What you will do
(a) Name every company mentioned in the stock market commentary, excluding the news source it quotes.
(b) According to the stock market commentary, how much revenue did Amazon Commercial Services make in calendar 2018?
(c) Write the next part of the stock market commentary, following on from its last sentence.

But what about the problems? What about the fact that this industry has no barriers to entry? That means anyone who can develop an app and drum up support can come in and take customers away from incumbents.

To try and create barriers, LYFT and Uber have had to fund their rides, making it unprofitable for anyone, including themselves, to enter and operate.

It’s also why LYFT and Uber are listing now and not later. These money-losing businesses need more cash to continue spending on anything that will stick. Yet nothing seems to be sticking.

If you’re interested in learning more about these ‘problems’, we shot a short video about the potential pitfalls of Uber. They applied to LYFT as well. You can go watch that video, here.

Amazon is a bubble…there I said it!

Many look at Amazon.com, Inc [NASDAQ:AMZN] the same way…a ‘new economy’ stock that is so large and so dominant that it will be impossible for them not to be larger in the years to come.

While I agree Amazon is a good business — likely far better than LYFT will ever be — they’re certainly not worth the price they trade for today. And of course, they too have their problems.

One of them happens to be Australia…

From the AFR:

Amazon’s land grab for the e-commerce and cloud computing markets in Australia have resulted in soaring revenues, but also mounting losses.

Accounts just lodged with the corporate regulator show that Amazon Commercial Services, the Australian e-commerce business, made $292.3 million of revenue in calendar 2018, its first full trading year, but lost $5.3 million after tax.

Extracted material
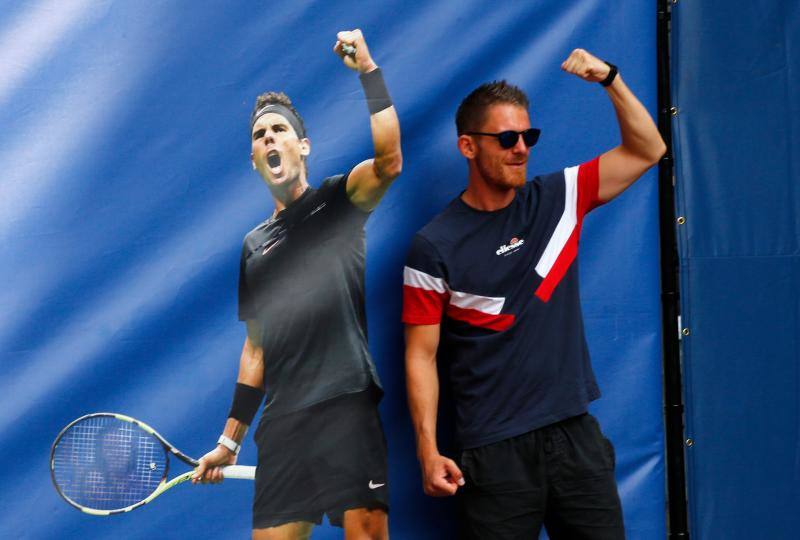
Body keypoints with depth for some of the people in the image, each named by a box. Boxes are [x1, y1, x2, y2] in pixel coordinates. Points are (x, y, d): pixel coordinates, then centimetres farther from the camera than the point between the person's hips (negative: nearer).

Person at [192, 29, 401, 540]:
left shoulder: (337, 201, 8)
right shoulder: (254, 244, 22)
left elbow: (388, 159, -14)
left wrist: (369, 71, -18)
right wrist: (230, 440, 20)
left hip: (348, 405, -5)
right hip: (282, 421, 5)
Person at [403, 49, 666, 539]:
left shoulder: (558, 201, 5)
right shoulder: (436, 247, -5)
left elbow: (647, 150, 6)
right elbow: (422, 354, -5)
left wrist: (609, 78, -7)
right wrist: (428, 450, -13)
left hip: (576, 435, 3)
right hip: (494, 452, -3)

--

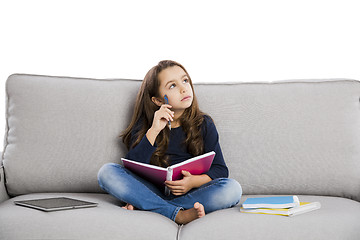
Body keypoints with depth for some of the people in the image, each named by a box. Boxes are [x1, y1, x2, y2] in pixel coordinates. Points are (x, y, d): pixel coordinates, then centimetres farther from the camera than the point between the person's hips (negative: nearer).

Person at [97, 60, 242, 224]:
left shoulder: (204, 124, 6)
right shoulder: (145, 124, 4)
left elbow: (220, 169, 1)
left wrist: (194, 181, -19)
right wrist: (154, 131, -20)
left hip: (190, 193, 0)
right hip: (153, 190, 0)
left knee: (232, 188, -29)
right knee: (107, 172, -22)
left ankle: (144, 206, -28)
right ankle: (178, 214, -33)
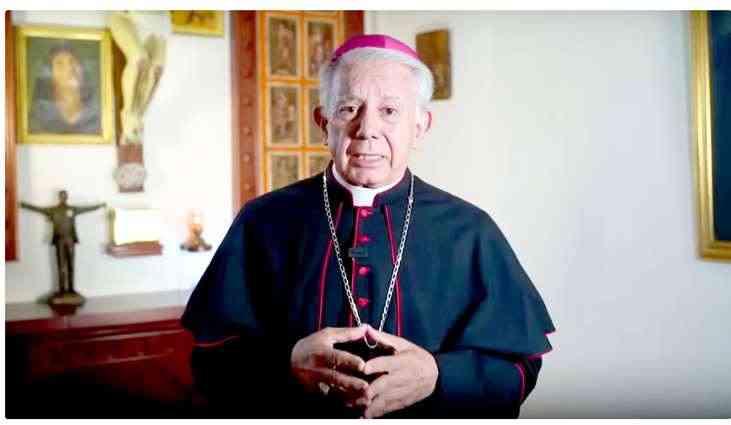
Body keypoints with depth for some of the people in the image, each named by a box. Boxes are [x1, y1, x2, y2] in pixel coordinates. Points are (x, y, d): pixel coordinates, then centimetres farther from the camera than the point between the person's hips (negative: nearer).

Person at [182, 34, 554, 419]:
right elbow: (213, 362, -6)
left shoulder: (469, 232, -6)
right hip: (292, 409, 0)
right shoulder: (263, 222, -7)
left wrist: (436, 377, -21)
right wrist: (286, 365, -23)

==

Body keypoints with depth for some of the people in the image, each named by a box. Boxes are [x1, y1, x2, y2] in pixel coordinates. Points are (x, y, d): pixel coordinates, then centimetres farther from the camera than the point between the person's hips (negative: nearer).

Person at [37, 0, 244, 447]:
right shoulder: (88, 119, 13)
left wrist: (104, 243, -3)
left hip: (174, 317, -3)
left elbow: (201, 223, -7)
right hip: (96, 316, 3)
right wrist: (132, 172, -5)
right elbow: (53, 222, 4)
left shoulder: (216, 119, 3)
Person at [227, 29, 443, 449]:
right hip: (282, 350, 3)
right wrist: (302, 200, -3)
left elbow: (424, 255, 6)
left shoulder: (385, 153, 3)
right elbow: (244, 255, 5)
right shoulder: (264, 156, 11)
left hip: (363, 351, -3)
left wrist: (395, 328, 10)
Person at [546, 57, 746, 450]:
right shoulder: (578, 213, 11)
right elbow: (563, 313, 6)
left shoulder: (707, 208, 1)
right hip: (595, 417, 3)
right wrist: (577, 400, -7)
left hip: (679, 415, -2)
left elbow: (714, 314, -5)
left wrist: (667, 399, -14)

Answers given
(a) LYFT, Uber, Amazon.com, Inc, and Amazon Commercial Services.

(b) $292.3 million.

(c)
Meanwhile Amazon Web Services, which rents computing power to small-to-medium sized businesses and opened its first Australian data centre in 2012, made $306 million sales (plus $12 million as a landlord to related parties) but lost $15.7 million after a $6.9 million provision for income taxes.

The 2018 losses compound losses from the 2017 calendar year, when Amazon Commercial Services lost $8.9 million (after a $3.2 million tax bill) on $17.4 million revenue, and Amazon Web Services lost $8.4 million on $206.2 million of income.

Yet people buy the stock because it’s gone up before. Forecasts for future financials are stellar. Maybe Amazon’s stock is creating one of those nice patterns investors like to look at and admire.

But the problem Amazon suffers from is similar to LYFT.

What is their advantage? No really, please tell me because I have no idea what it is…

They’re big? There are plenty of businesses far bigger than Amazon in specific retail categories. They have a valuable brand? Yet do you ever search Amazon first to buy anything? Maybe for books, but I’ll bet that initial search starts on Google.

You know what Amazon is…a growth junkie, jumping from one market to the next, watching revenues rise sky high, but paying little attention to protecting profitability.

The point I’m trying to get at here is that you might want to stop the guessing games. Forget forecasts, try to live without charting. Focus on making money now, upon purchase, rather than at some far-off date based on projections.

Maybe that means you have no good ideas for the moment. And that’s ok, sitting on one’s hands never hurt too much.

I suspect we could see a dramatic wind down in stocks. And all those businesses with potential only in the distant future will be hurt the most.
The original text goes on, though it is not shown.